From red wood ant (Formica rufa) found lateralization of memory that is reported in the Proceedings of the Royal Society B. The relationship between the subject of the blue color (conditioned stimulus) and sweet food (reinforcement) they could recall 24 hours after training, if reinforcements showed left antenna, and in 10 minutes — an hour if reinforcements had brought the right antenna. These time frames correspond to the long-term and short-term memory. This is one of the first studies of the phenomenon in insects: usually the dependence of the parameters of the memory from which parties have to present the stimuli studied in vertebrates.
The brain has bilateral symmetry, but half of it still vary in structure and functions. Among people there are righties and lefties (movements of the right hand controls the left hemisphere, left — right), and the speech centers are usually located in the left hemisphere (the same areas of cortex in the right hemisphere performs a few other functions). This is only the most obvious examples. The phenomenon of when the body performs some actions of some of the sides of the body more often than the other is called lateralization or asymmetry of behavior. For a long time it was believed that it is characteristic only for humans, but in recent decades there has been a lot of information about what the behavior of many other animals too asymmetrically. Often lateralization behavior study on vertebrates, as on the average their reactions are more complex than in invertebrates, and plan the structure of their nervous systems the same as humans.

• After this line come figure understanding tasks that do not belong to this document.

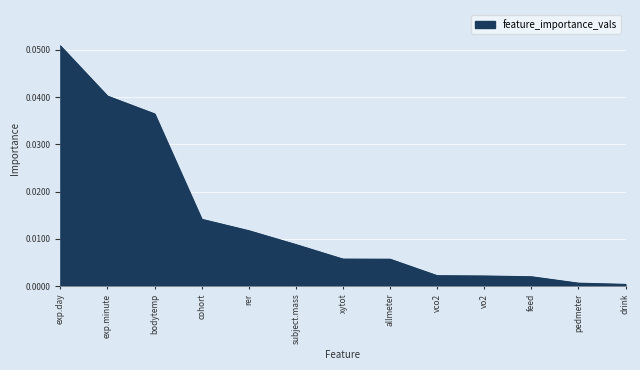

At which category does the chart reach its peak across all series?

exp.day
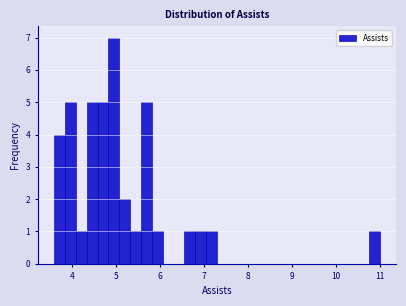

Read against the x-axis, roughly where is the centre of the tallest bar?

5.0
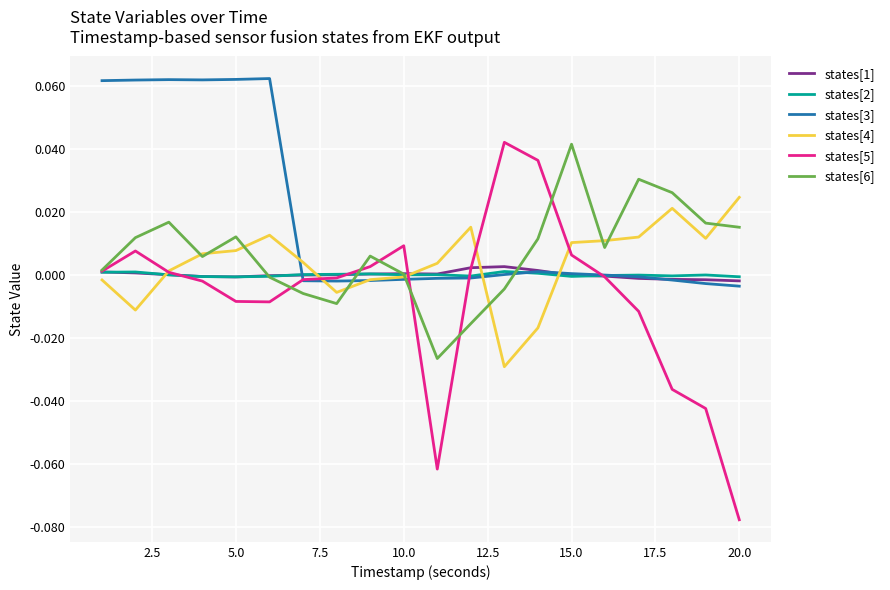

Which series has the widest spread of values?

states[5]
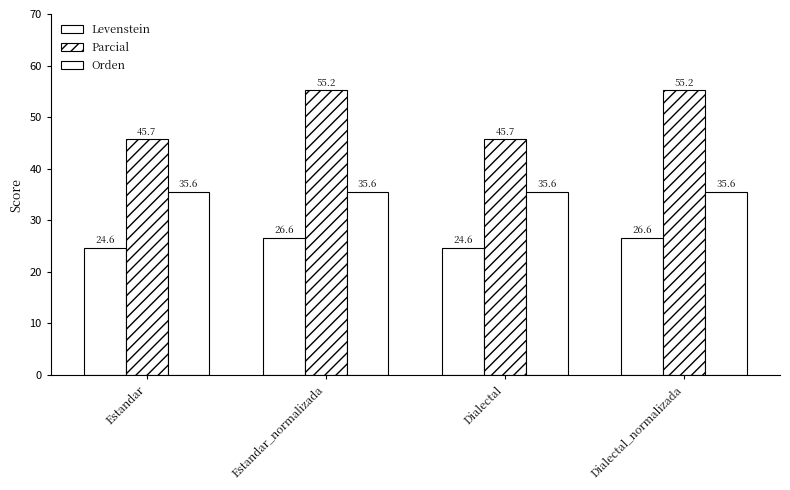

Are the bars grouped side by side (vs. stacked)?

Yes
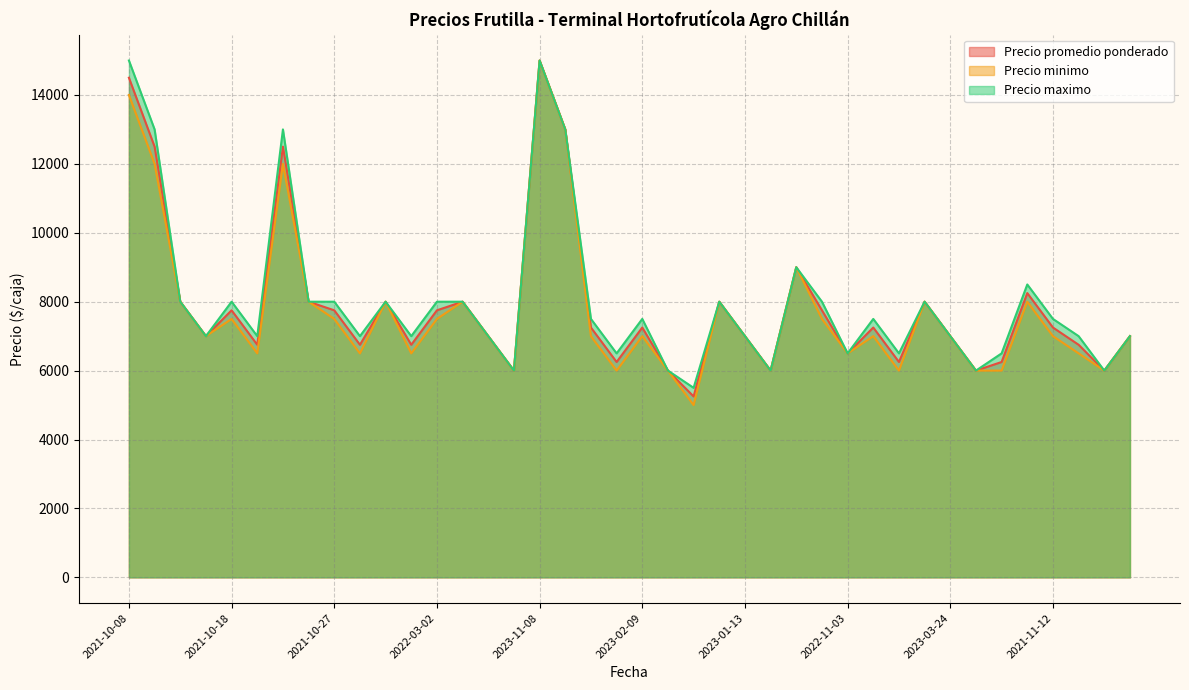

Does the chart have visible grid lines?

Yes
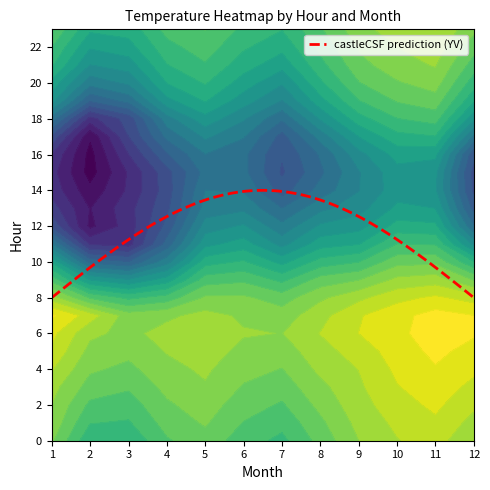

At which category is the sum across all series the highest?

2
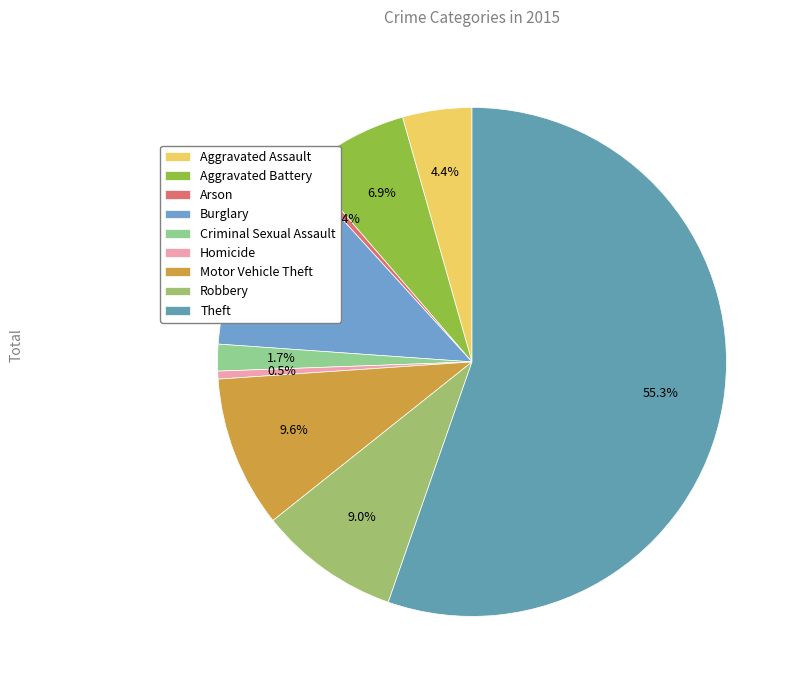

Which slice represents more than half of the pie?

Theft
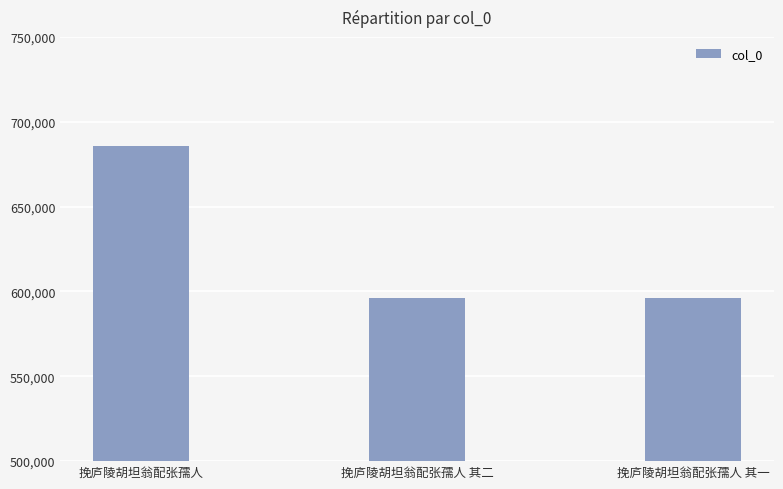

What is the value of the 2nd bar from the left?

596277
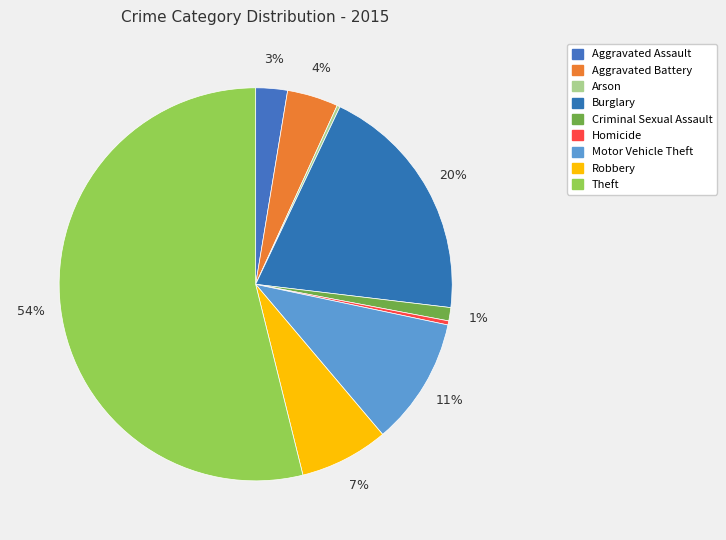

To the nearest percent, what is the average slice percentage?

11%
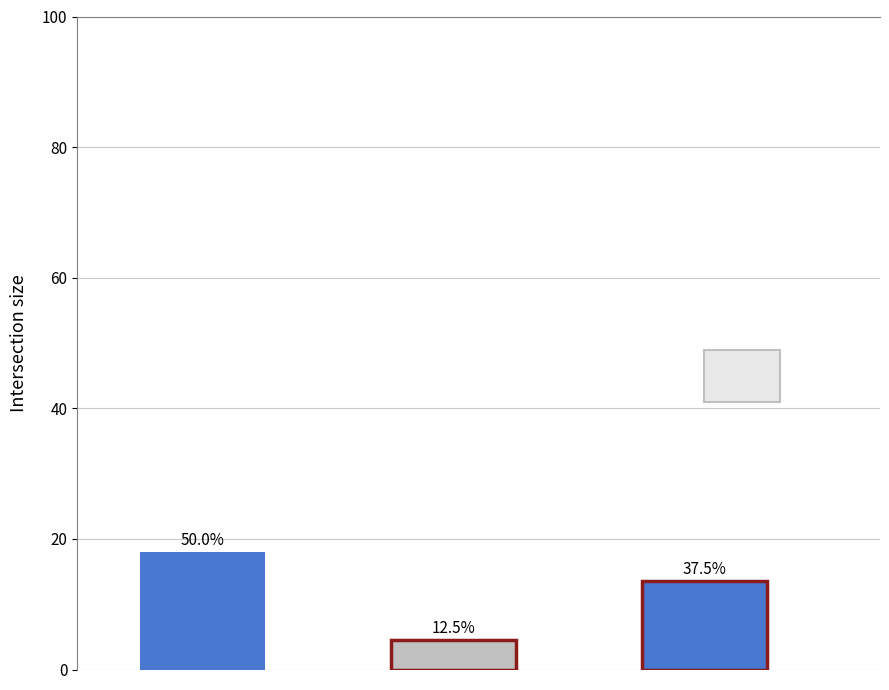

How many bars are there in total?

3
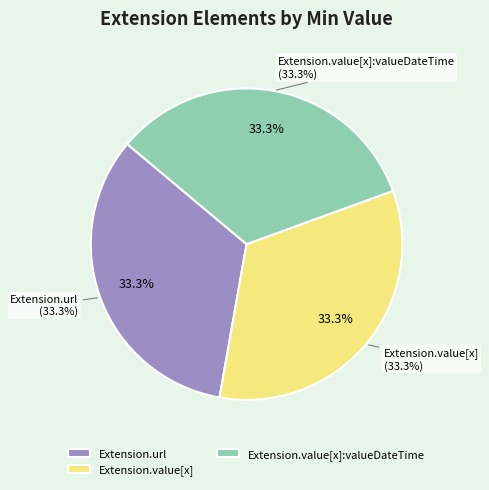

Is Extension.id the majority of the pie?

No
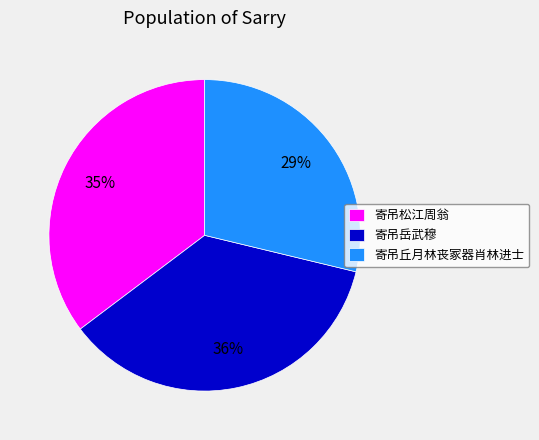

To the nearest percent, what is the difference between the largest and smallest slice percentages?

7%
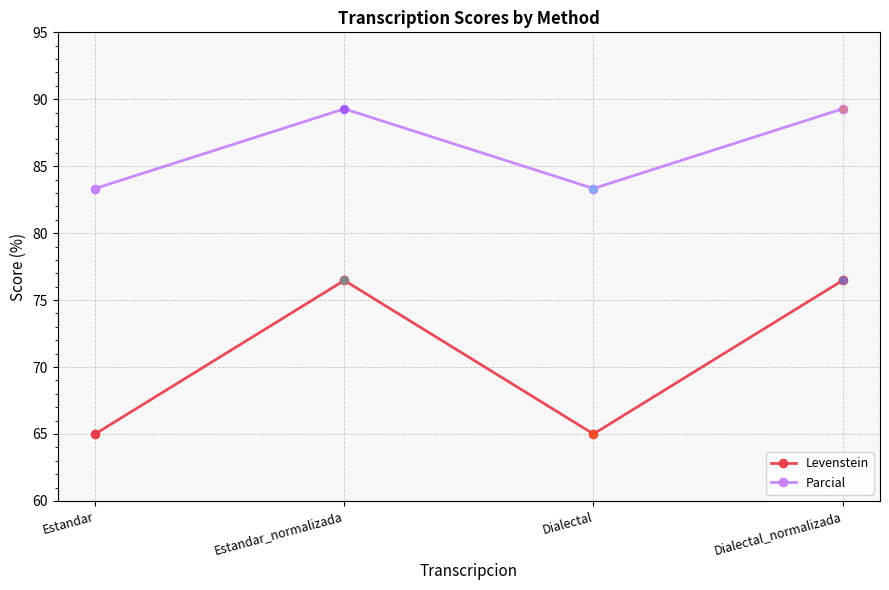

Is this an area chart (filled region under the line)?

No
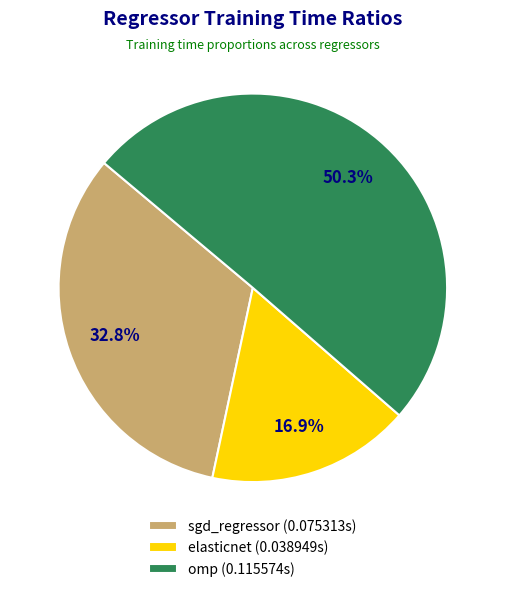

To the nearest percent, what percentage of the pie is elasticnet?

17%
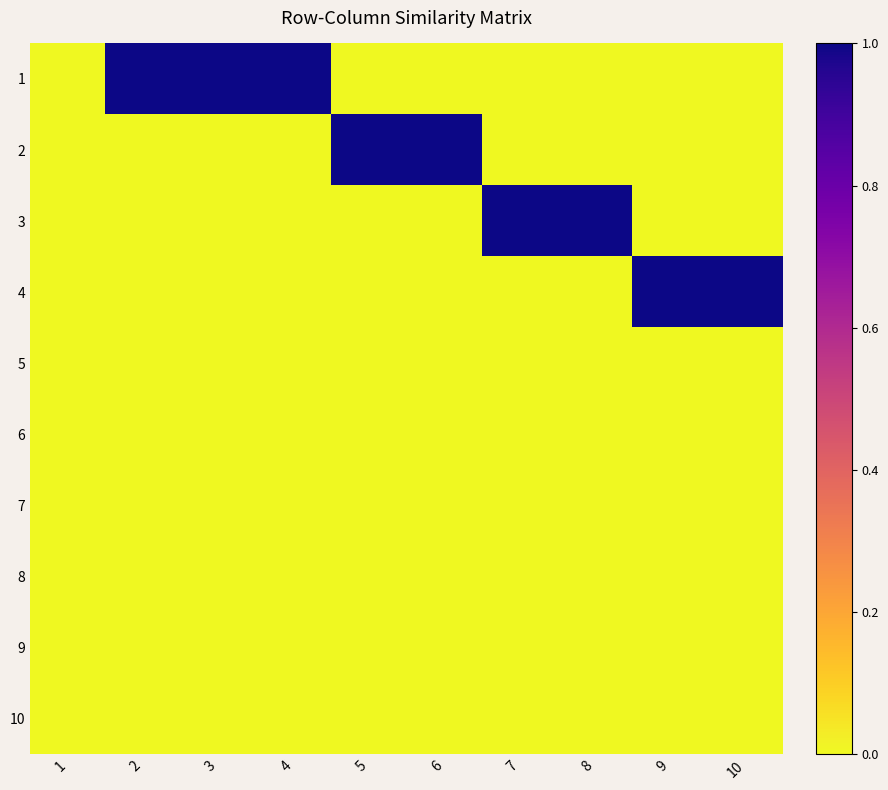

At which category does the chart reach its peak across all series?

2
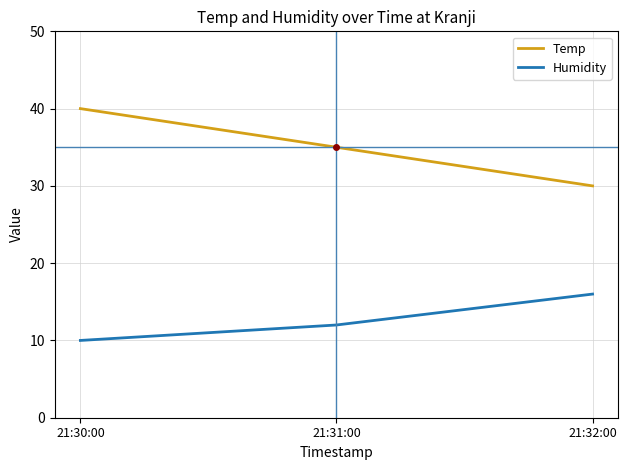

What are all the series names shown in the legend?

Temp, Humidity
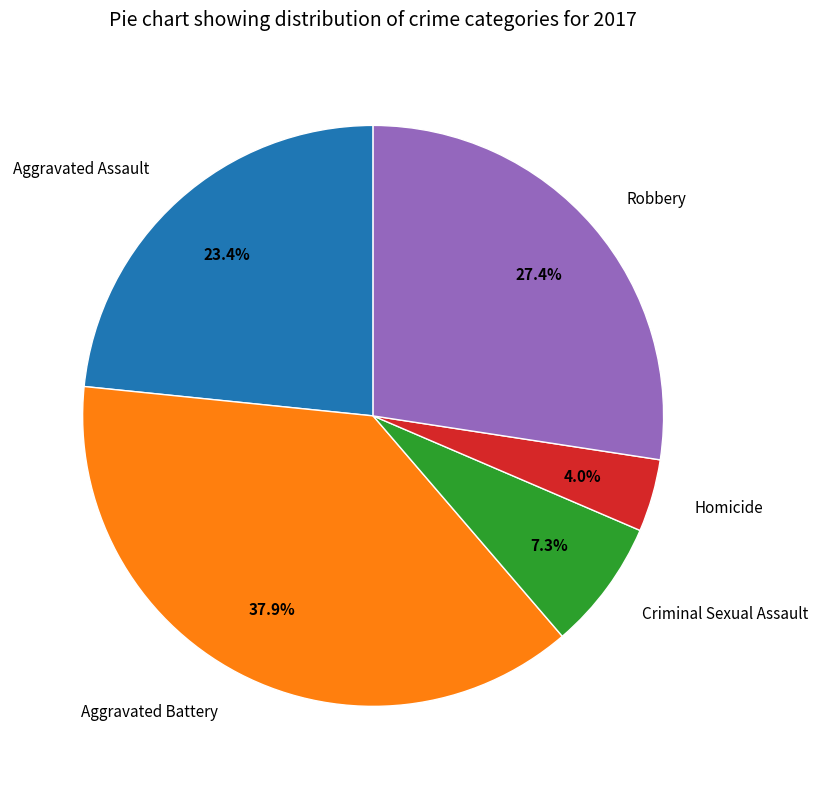

Which category has the biggest portion of the pie?

Aggravated Battery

However, among the invertebrates, too, there are types with a rich repertoire of behavioral responses, developed memory and rational activity. Among them are the social insects — bees and ants. They are able to quickly learn the various conditioned reflexes, and one of these reflexes is a manifestation of feeding behavior in response to the presentation of the object is blue, decided to develop the working individuals in red wood ants (Formica rufa) employees of the University of Sussex Anna Sofia David Fernandes (A. Fernandes Sofia David) and Jeremy Niven (Jeremy E. Niven).